A Walk with SGD: Yoshua Bengio Et Al. Paper That Helps Explain Why/How SGD Works Well for DL

(Will) #1

A Walk with SGD

I wanted to bring this recent paper to @jeremy 's attention. It’s not explaining state of the art results but what I really liked about it was the strong intuition it helped me build about why SGD works, how it interacts with the LR and batch size and why the fastai approaches implementing SGD with restarts Cycle Len, Cycle Mult work so well. I think there might be some graphs and concepts in here that help explain SGD to future students of the course.

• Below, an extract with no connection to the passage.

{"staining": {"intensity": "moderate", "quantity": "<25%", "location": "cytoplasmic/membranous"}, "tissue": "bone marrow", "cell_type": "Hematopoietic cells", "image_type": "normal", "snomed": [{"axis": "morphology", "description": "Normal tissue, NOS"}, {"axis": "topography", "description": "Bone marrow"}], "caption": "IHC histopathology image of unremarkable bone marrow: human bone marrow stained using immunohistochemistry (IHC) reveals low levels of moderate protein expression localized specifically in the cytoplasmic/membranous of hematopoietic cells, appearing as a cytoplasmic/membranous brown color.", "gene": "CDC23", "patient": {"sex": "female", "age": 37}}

Two example concepts from the paper that really helped me:

“This suggests that the noise from a small mini-batch size facilitates exploration that may lead to better minima and that this is hard to achieve by changing the learning rate.”

"On the other hand, we find that the learning rate controls the height from the valley floor at which the optimization oscillates along the valley walls which is important for avoiding barriers along SGD’s path. "

(Jason McGhee) #2

Just a friendly note- and please correct me if I’m speaking out of turn here, but I believe Jeremy has requested not to be tagged unless you have a pressing question specifically for him.

He’s very good at replying, I’m sure he’d see this post without the tag.

(Will) #3

Not out of turn at all. I hadn’t seen him request that but it makes perfect sense. Easy to get swamped by notifications on the internet. My apologies Jeremy. @jsonm let me know if you think it’s better to remove the tag or leave it since it’s already done.